When looking back at the NFIL infographic I believe this tool falls under three sections, including searching (under Research and Library Skills), critical reading and critical thinking (under Critical Literacy). While the purpose of the model is to help us search and sort through information, it is also important that we read the information with a critical eye and think about it critically in order to determine whether or not it is sufficient to use to solve our problem or perform the task at hand. The tool does neglect Information Ethics and Media Literacy but it is still an important part of the whole as far as information literacy is concerned. If students don’t know how to successfully perform the tasks outlined in the model they will have a hard time successfully executing research.

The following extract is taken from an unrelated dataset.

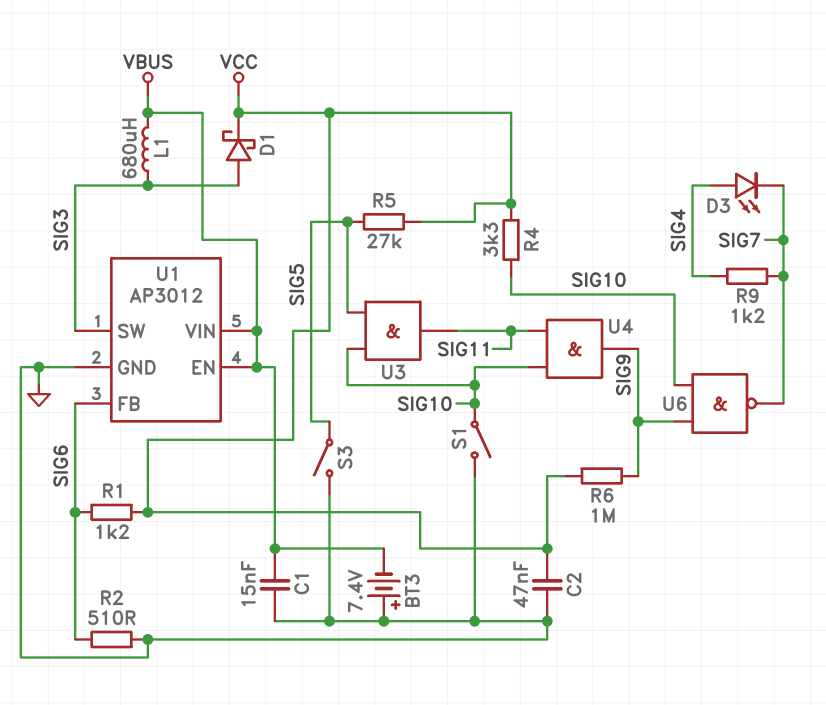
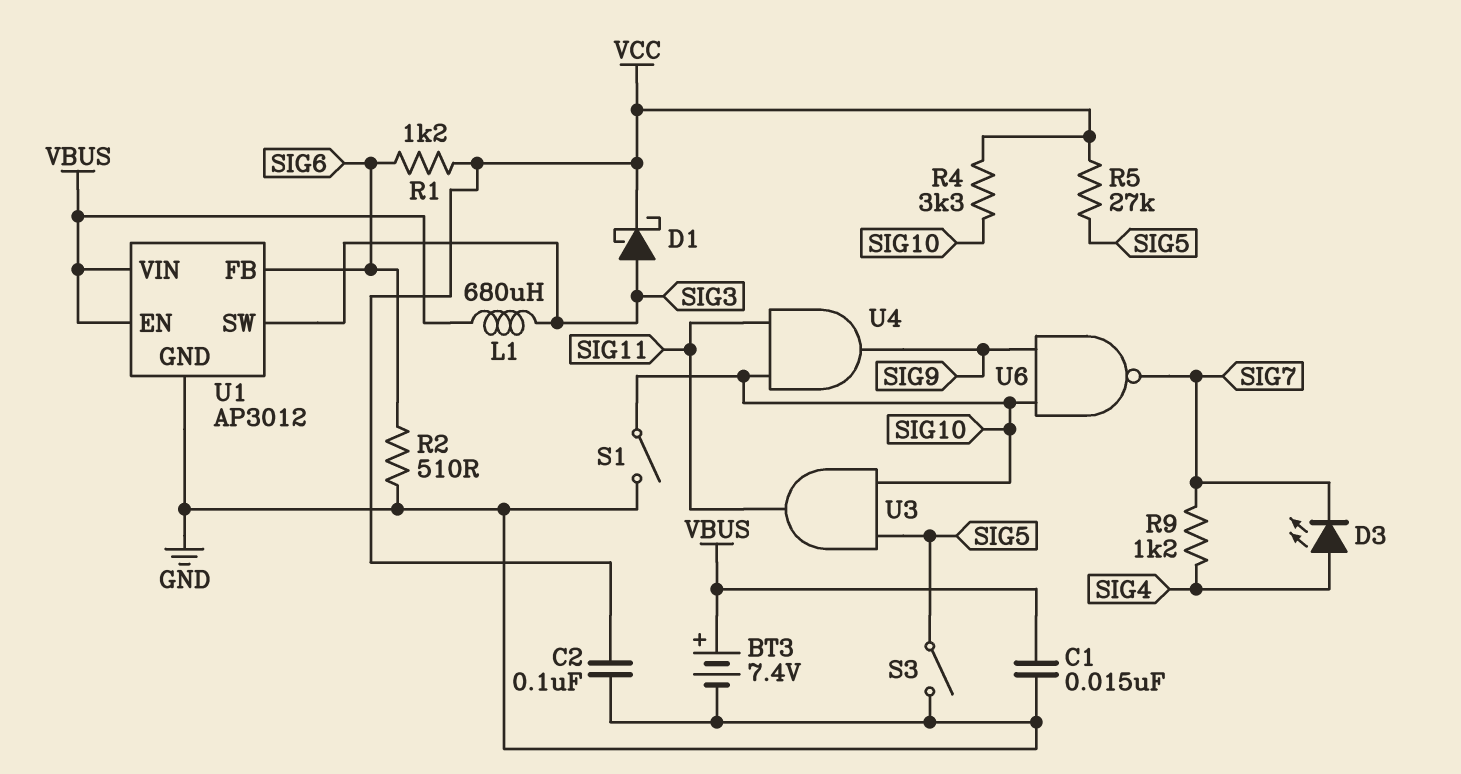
BT3: 7.4V (plus GND, minus VBUS) -> 7.4V (plus VBUS, minus GND)
C2: 47nF (GND, VCC) -> 100nF (GND, VCC)
R6: 1M (SIG9, VCC) -> none

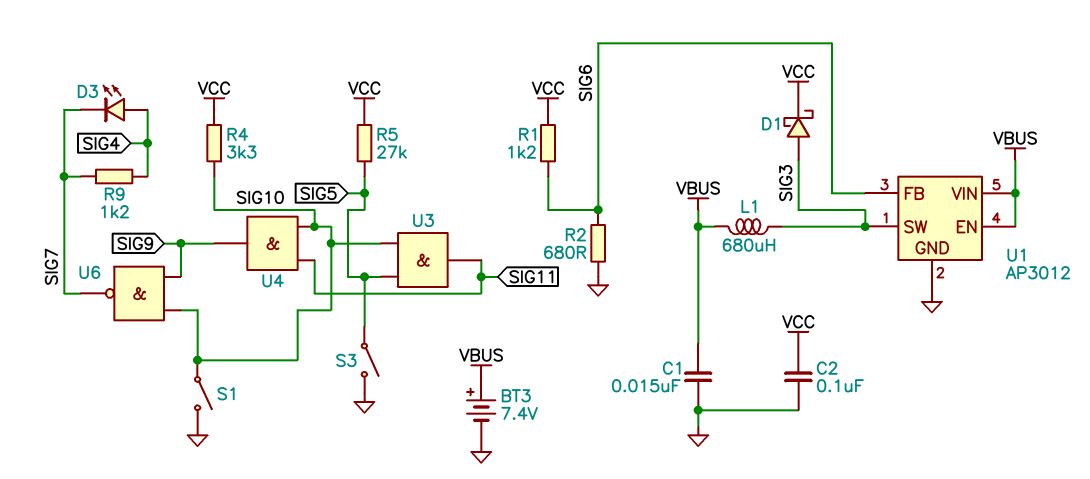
R2: 510 (GND, SIG6) -> 680 (GND, SIG6)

I believe that these resources can transform both my teaching and my student’s learning because they bring up important aspects of what information literacy is. They are all great resources for teaching students different parts of how to exercise information literacy skills that they need to have to be successful in school and, later, in the workplace. From how to perform unbiased internet searches, understanding copyrights, how to stay safe while using the internet, and how to sort through information they encounter, each aspect helps students practice important skills in becoming more information literate. I believe these tools can provide a great platform for students to mature in their information literacy skills. These skills will make them more efficient in how they work. I think knowing how to use the resources they have, and use them correctly, will help to build their self esteem as well. If they feel like they are working successfully they will not get discouraged and will be more likely to go through their assignments with ease. I think that most students really want to be successful in the classroom. Teaching them how to work smarter will help build on that success. I feel that it is my responsibility as a teacher to help make my students successful and prepare them for their future. The resources I have explored can provide a great platform for doing just that.